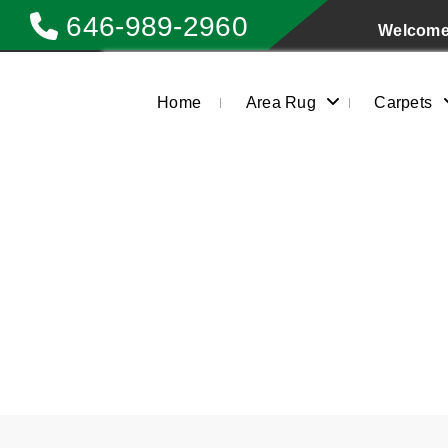
646-989-2960
Welcome 
Home
Area Rug
Carpets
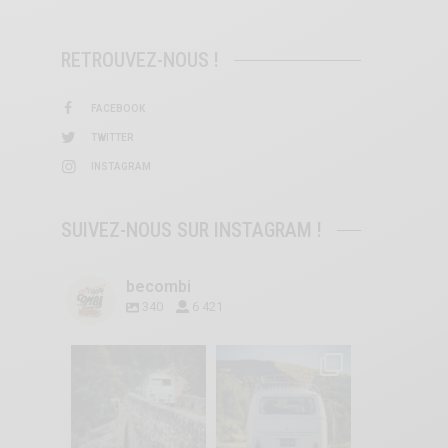
RETROUVEZ-NOUS !
FACEBOOK
TWITTER
INSTAGRAM
SUIVEZ-NOUS SUR INSTAGRAM !
becombi
340
6 421
becombi
becombi
Sep 15
Sep 12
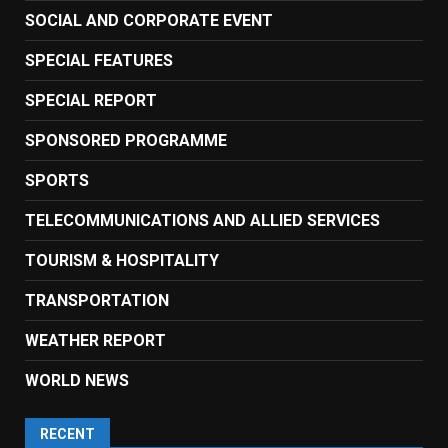
SOCIAL AND CORPORATE EVENT
SPECIAL FEATURES
SPECIAL REPORT
SPONSORED PROGRAMME
SPORTS
TELECOMMUNICATIONS AND ALLIED SERVICES
TOURISM & HOSPITALITY
TRANSPORTATION
WEATHER REPORT
WORLD NEWS
RECENT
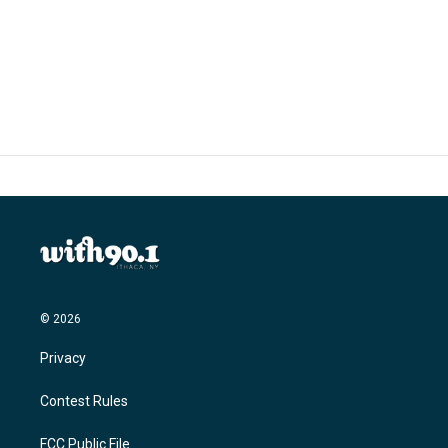
o
r
I
k
n
© 2026
Privacy
Contest Rules
FCC Public File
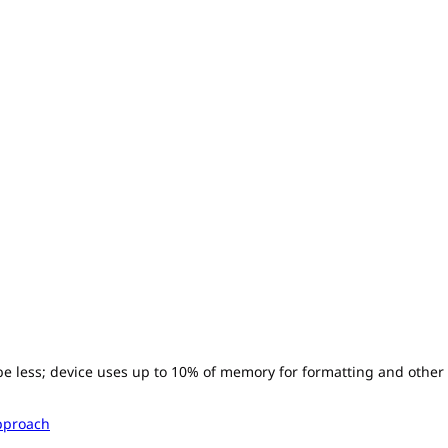
l be less; device uses up to 10% of memory for formatting and other
pproach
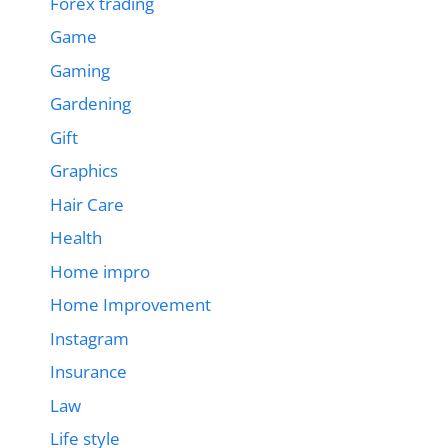
Forex trading
Game
Gaming
Gardening
Gift
Graphics
Hair Care
Health
Home impro
Home Improvement
Instagram
Insurance
Law
Life style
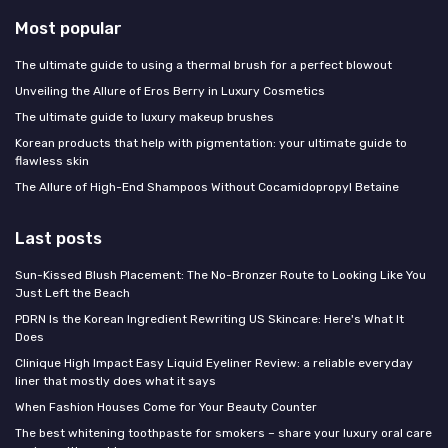
Most popular
The ultimate guide to using a thermal brush for a perfect blowout
Unveiling the Allure of Eros Berry in Luxury Cosmetics
The ultimate guide to luxury makeup brushes
Korean products that help with pigmentation: your ultimate guide to
flawless skin
The Allure of High-End Shampoos Without Cocamidopropyl Betaine
Last posts
Sun-Kissed Blush Placement: The No-Bronzer Route to Looking Like You
Just Left the Beach
PDRN Is the Korean Ingredient Rewriting US Skincare: Here's What It
Does
Clinique High Impact Easy Liquid Eyeliner Review: a reliable everyday
liner that mostly does what it says
When Fashion Houses Come for Your Beauty Counter
The best whitening toothpaste for smokers – share your luxury oral care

──────

▶ YOUR TASK: Using the records above, copy every line that has the word "ultimate" in it.

▶ TASK SOLUTION:
The ultimate guide to using a thermal brush for a perfect blowout
The ultimate guide to luxury makeup brushes
Korean products that help with pigmentation: your ultimate guide to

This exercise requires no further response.